Gérard était couché en travers de l’allée menant de la grille au château. Yasmine eut beau klaxonner, tempêter, menacer – rien n’y fit : le vieux chien ne prit même pas la peine d’entrouvrir un œil.
En descendant de voiture pour continuer son chemin à pied, elle découvrit un morceau de tissu gris coincé entre les babines tremblantes de l’animal. Qui avait-il bien pu mordre cette fois-ci ? Un représentant ? Un huissier ? Un promeneur égaré ?
La réponse à cette question ne tarda pas à apparaître à la jeune femme sous la forme d’un homme d’une quarantaine d’années, qui discutait avec Paul sous la véranda. L’inconnu portait un costume trois-pièces qui conservait quelque élégance, bien qu’il manquât près de la moitié d’une manche à la veste.
– Ah, Yasmine, dit Paul en se levant pour l’accueillir.

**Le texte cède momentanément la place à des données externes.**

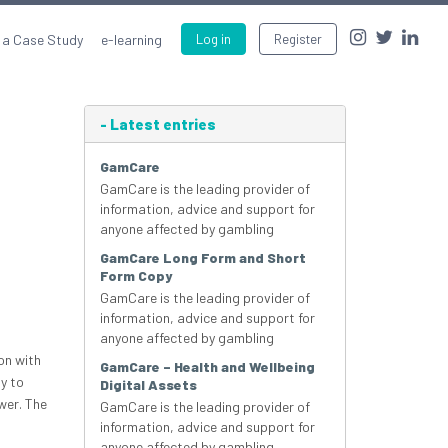
 a Case Study
e-learning
Log in
Register
-
Latest entries
GamCare
GamCare is the leading provider of
information, advice and support for
anyone affected by gambling
GamCare Long Form and Short
Form Copy
GamCare is the leading provider of
information, advice and support for
anyone affected by gambling
on with
GamCare – Health and Wellbeing
y to
Digital Assets
wer. The
GamCare is the leading provider of
information, advice and support for
anyone affected by gambling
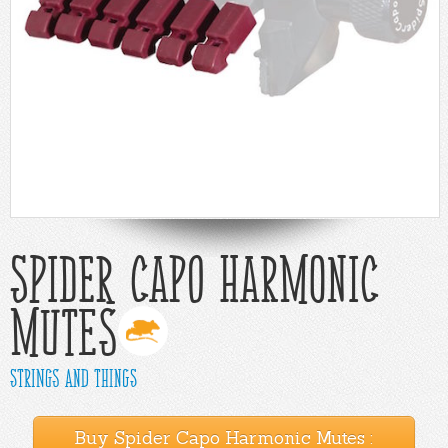
Help
Cart
Spider Capo Harmonic
Mutes
Strings and Things
Buy Spider Capo Harmonic Mutes :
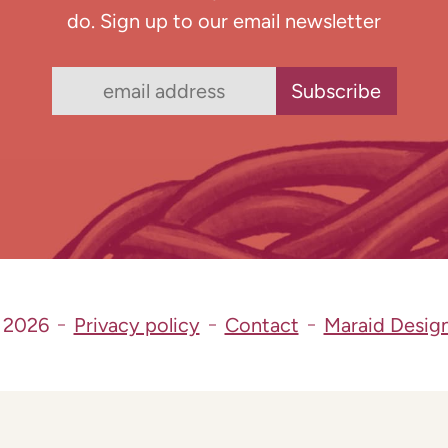
do. Sign up to our email newsletter
 2026
Privacy policy
Contact
Maraid Desig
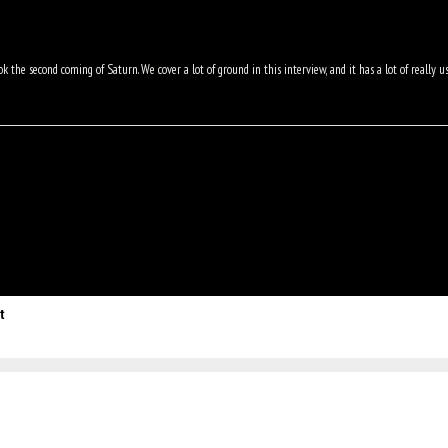
k the second coming of Saturn. We cover a lot of ground in this interview, and it has a lot of really u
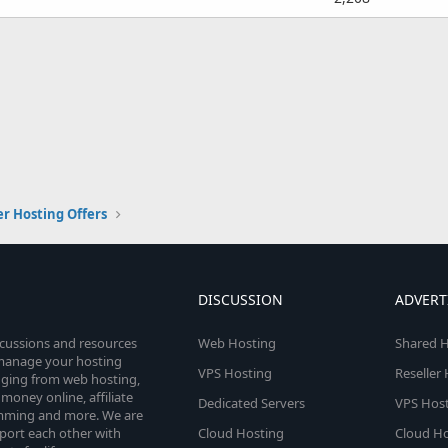
er Hosting Offers
DISCUSSION
ADVERT
scussions and resources
Web Hosting
Shared H
o manage your hosting
VPS Hosting
Reseller
anging from web hosting,
money online, affiliate
Dedicated Servers
VPS Host
amming and more. We are
port each other with
Cloud Hosting
Cloud Ho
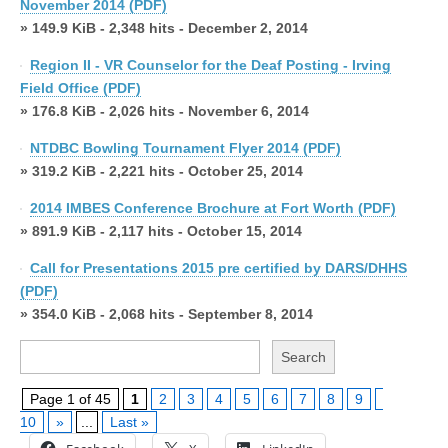
November 2014 (PDF)
» 149.9 KiB - 2,348 hits - December 2, 2014
Region II - VR Counselor for the Deaf Posting - Irving
Field Office (PDF)
» 176.8 KiB - 2,026 hits - November 6, 2014
NTDBC Bowling Tournament Flyer 2014 (PDF)
» 319.2 KiB - 2,221 hits - October 25, 2014
2014 IMBES Conference Brochure at Fort Worth (PDF)
» 891.9 KiB - 2,117 hits - October 15, 2014
Call for Presentations 2015 pre certified by DARS/DHHS
(PDF)
» 354.0 KiB - 2,068 hits - September 8, 2014
Page 1 of 45
1
2
3
4
5
6
7
8
9
10
»
...
Last »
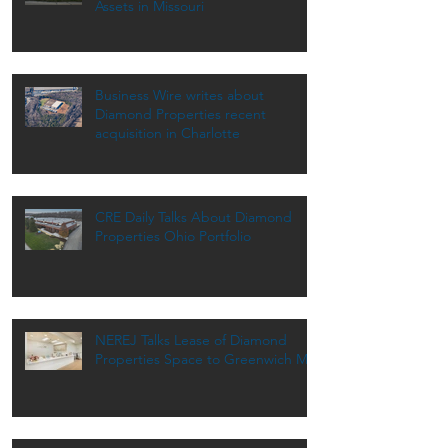
Assets in Missouri
Business Wire writes about
Diamond Properties recent
acquisition in Charlotte
CRE Daily Talks About Diamond
Properties Ohio Portfolio
NEREJ Talks Lease of Diamond
Properties Space to Greenwich MD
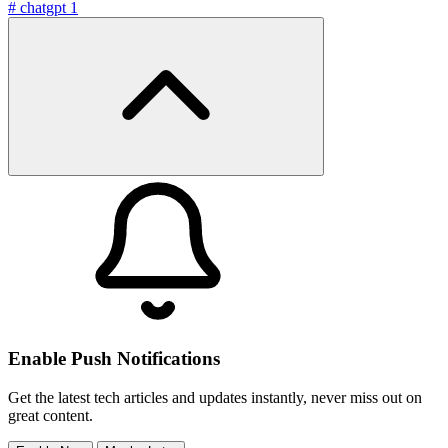
#
chatgpt
1
Enable Push Notifications
Get the latest tech articles and updates instantly, never miss out on
great content.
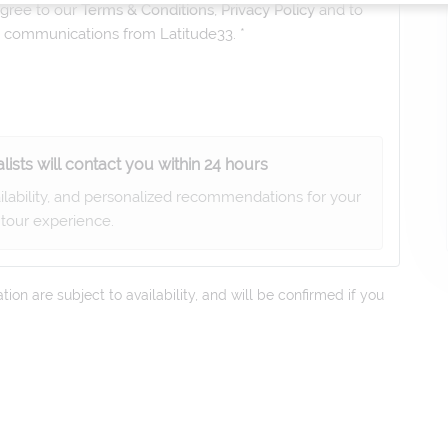
gree to our
Terms & Conditions
,
Privacy Policy
and to
ng communications from
Latitude33
. *
lists will contact you within 24 hours
ailability, and personalized recommendations for your
tour experience.
on are subject to availability, and will be confirmed if you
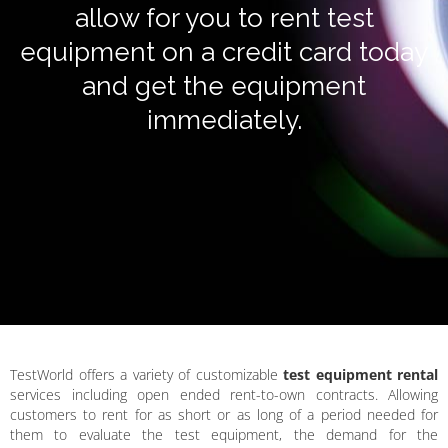
allow for you to rent test
equipment on a credit card today
and get the equipment
immediately.
TestWorld offers a variety of customizable
test equipment rental
services including open ended rent-to-own contracts. Allowing
customers to rent for as short or as long of a period needed for
them to evaluate the test equipment, the demand for the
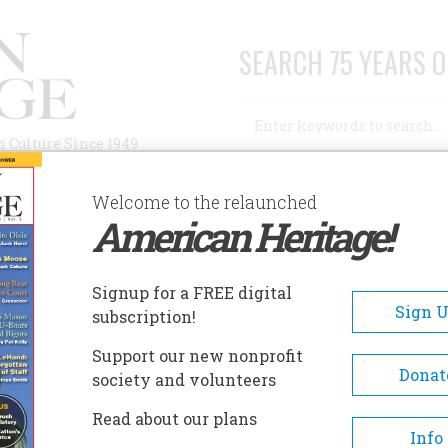
SEARCH 75 YEARS O
Search
n Culture Since 1949
Advanced Search
Welcome to the relaunched
American Heritage!
AUTHORS
HISTORIC SITES
ABOUT
SUBSC
IGH POINT MUSEUM
Signup for a FREE digital
EADCRUMB
Sign 
subscription!
gh Point Museum
Support our new nonprofit
Donat
society and volunteers
The Museum is operated by the 
Read about our plans
Point Historical Society, a privat
Info
profit organization founded in 19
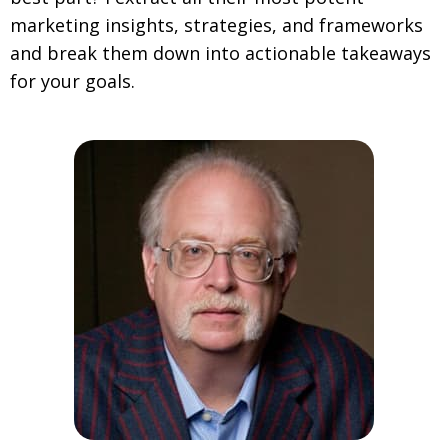
marketing insights, strategies, and frameworks
and break them down into actionable takeaways
for your goals.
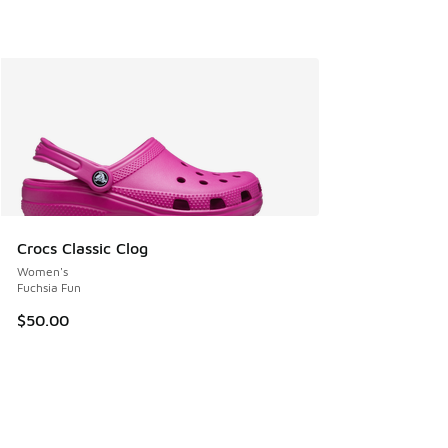
Crocs Classic Clog
Women's
Fuchsia Fun
$50.00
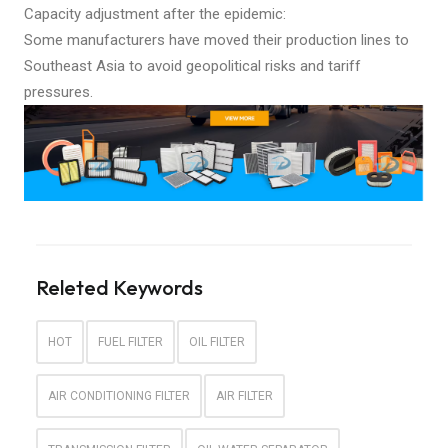
Capacity adjustment after the epidemic:
Some manufacturers have moved their production lines to
Southeast Asia to avoid geopolitical risks and tariff
pressures.
Releted Keywords
HOT
FUEL FILTER
OIL FILTER
AIR CONDITIONING FILTER
AIR FILTER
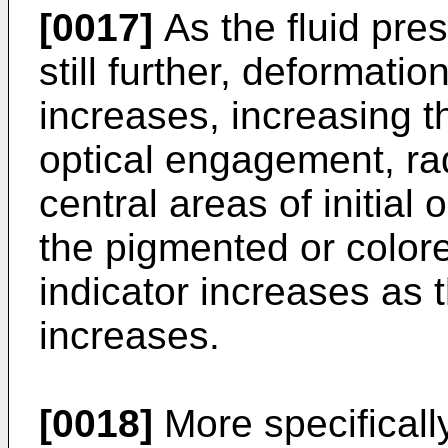
[0017]
As the fluid pres
still further, deformati
increases, increasing t
optical engagement, ra
central areas of initial
the pigmented or color
indicator increases as t
increases.
[0018]
More specifically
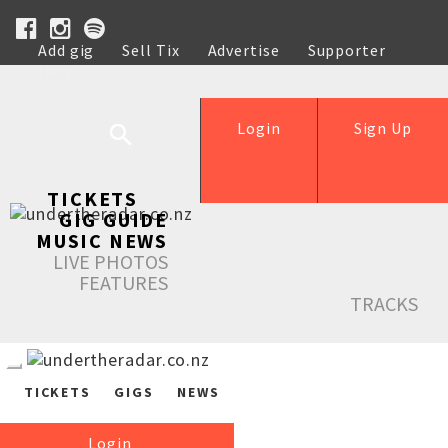
Add gig
Sell Tix
Advertise
Supporter
Help
Login
Sign Up
TICKETS
GIG GUIDE
MUSIC NEWS
LIVE PHOTOS
FEATURES
TRACKS
TICKETS
GIGS
NEWS
Login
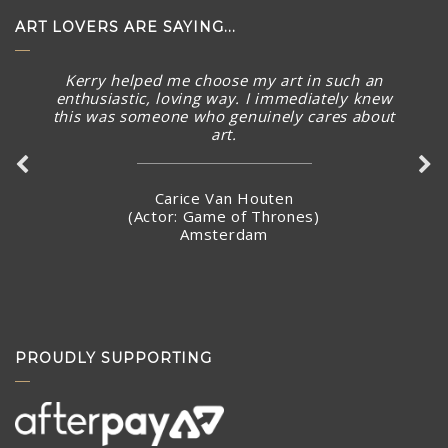
ART LOVERS ARE SAYING...
Kerry helped me choose my art in such an
enthusiastic, loving way. I immediately knew
this was someone who genuinely cares about
art.
Carice Van Houten
(Actor: Game of Thrones)
Amsterdam
PROUDLY SUPPORTING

Permets-moi de te présenter M. Richard Wolfram. C’est un écrivain. Oui, je sais, il n’en a pas l’air – mais il prétend qu’il s’est déguisé pour venir ici. On lui avait dit que j’étais plutôt straight – non mais !
Un peu étourdie par ce flot de paroles, Yasmine salua le visiteur. De près, il paraissait plus jeune – peut-être à cause de ses yeux rieurs.
– Tu tombes bien, reprit Paul. M. Wolfram nous apporte une affaire, et j’étais en train de me demander à qui j’allais la confier. Ça risque d’être un peu coton, mais puisque tu reviens de vacances, tu dois être gonflée à bloc, non ?
Soudain envahie par une infinie lassitude, la jeune femme se laissa tomber dans un transat.
– Paul, dit-elle posément, en le fixant droit dans les yeux, je crois que mon crétin de frère vient de sauver le monde.
– J’aurais préféré que tu en sois sûre, répliqua-t-il sur le ton de la plaisanterie.
Mais ses yeux disaient qu’il la croyait.